Cuando no había lluvia, y empezaban a escucharse los sonidos monótonos de los grillos, era la señal que los cinco niños tenían para salir de sus chozas alumbradas de candiles, para subirse al enorme y viejo árbol de jícaras. Cuando había lluvia, el croar de las ranas y sapos era increiblemente sonoro y hermoso. En ese caso no podían subir a dicho árbol pues además de liso, el cielo no estaba claro y despejado.

 

Todos ellos se tomaban de la mano con el el objetivo de poder abrazarlo completamente. Su tronco era tan grueso que hacían falta otros quince niños para poder llegar a encontrarse. Su cáscara parecía piel arrugada. Era para ellos y tambien para todo el caserío un árbol sagrado, no solamente porque su fruto era comestible sino además porque de dicho fruto se fabricaban huacales para tomar agua o beber alimentos calientes.

 

Trepaban a dicho árbol con mucha facilidad, pues además tenía miles de ramas que les permitía sentarse o acostarse cómodamente en la cima de él. Ese árbol era como una abuela, siempre con sus manos abiertas para abrazar. Observar por las noches el hermoso cielo, sin influencia de luz y de cualquier otra contaminación ambiental. Ese era para ellos el mejor regalo del día.

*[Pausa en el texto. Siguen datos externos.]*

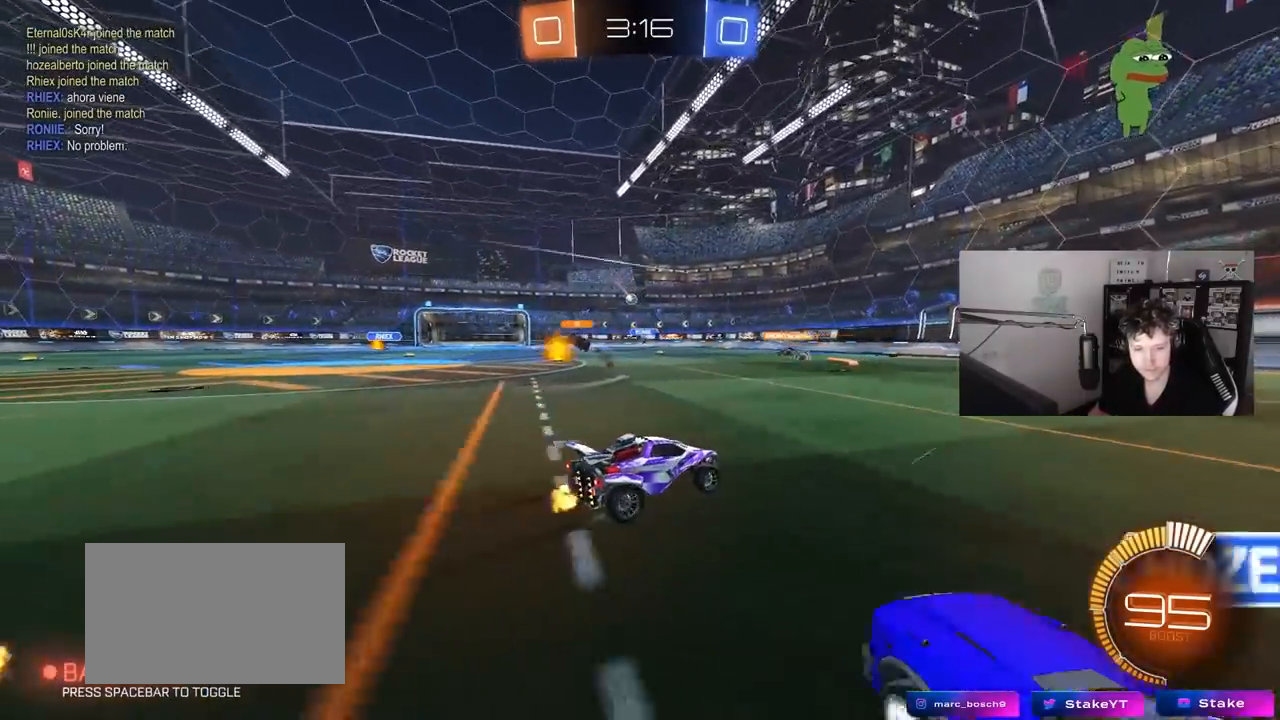
{"keys": ["a", "w"], "mouse": [], "mouse_move": "still", "events": [[217, "a", "down"]]}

Dicho juego tenía lugar en las noches de luna nueva, pues era muy fácil observar la impresionante vía láctea, sus estrellas, planetas y constelaciones que ellos le llamaban de una manera muy peculiar, pues solamente ellos entendían dichos nombres. A casi todas las constelaciones les llamaban las siete cabritas. Eran siete astros luminosos que siguiendo su rectangular y lineal posición, llegaban a un total de siete. Uno de ellos era más luminoso que el resto.

 

Durante esas noches obscuras, en la cúspide del árbol, tenían dos juegos. El primero era descubrir el mayor número de satélites. El primero que los veía, era el ganador. El segundo juego era el que miraba primero caer del cielo una estrella fugaz. En éste caso, el que estaba a la derecha del que había visto la estrella fugaz,compartía la buena suerte y se convertía también en otro ganador. La costumbre era pedir un deseo cuando dicha estrella caía del cielo. En muchas ocasiones todos resultaban ganadores pués tenían la suerte de ver caer muchas estrellas. Todos sus deseos debían de mantenerlos en secreto, y comunicarlo hasta que dicho deseo se hubiera cumplido. Sus padres y sus abuelos les decían que para que dichos deseos se cumplieran tenían que pedirlos en silencio, con los ojos cerrados y mantenerlos en secreto hasta que se cumplieran. El deseo de José fué siempre el mismo ser feliz y vivir por siempre muy cerca del agua.

 

Para las fiestas del caserío, los ancianos amarraban de sus ramas listones de todos los colores en la mayoría de las ramas del árbol de jícaras. Se miraba hermosísimo, como que si el árbol sintiera lo que el caserío estaba haciendo. En cada listón había un papel con un pensamiento, refrán o frase célebre. Juntaban a todos los niños del caserío y de los otros caseríos cercanos . Cada niño escogía un listón y un papelito. Los diez niños que mejor explicaran lo que entendían de dicha frase se llevaban un premio. José siempre era uno de ellos.

 

Y sucedió que una tarde como todas, entró de repente una barcaza y atracó muy cerca del caserío. Habían hombres y mujeres armados. Horrorizado José pudo correr y zambullirse en el agua debajo del pequeño muelle y allí estuvo el resto de la tarde y noche, hasta que el silencio reinó por completo. Oró con llanto desgarrador al Dios del sol que le protegiera y así pasó la noche, debajo del muelle. Algunos de los hombres corrieron hacia el pequeño muelle, en busca de José, pero no pudieron verlo.

 

Con los rayos del sol y y por el silencio que reinaba, se dió cuenta que hombres, mujeres, niños, niñas, animales y demás habían desaparecido, pues no escuchaba voces ni sonidos familiares. Sin embargo no pudo ni salir del agua, pues el Dios sol le había transformado en mojarra. Vió asombrado su cuerpo moreno transformado en pescado, intentó una y otra vez, pero le fué imposible salir del agua. Entonces recordó inmediatamente el mismo deseo que había pedido muchas veces cuando contemplaba las estrellas fugaces que había visto caer del cielo. En ésta ocasión no pudo compartirlo con nadie. José pensó que quizás no había pedido bien su deseo, pues había sido concedido incompleto. Comprendió tarde que los deseos que se piden se cumplen, pero hay explicarlos bien cuando se piden.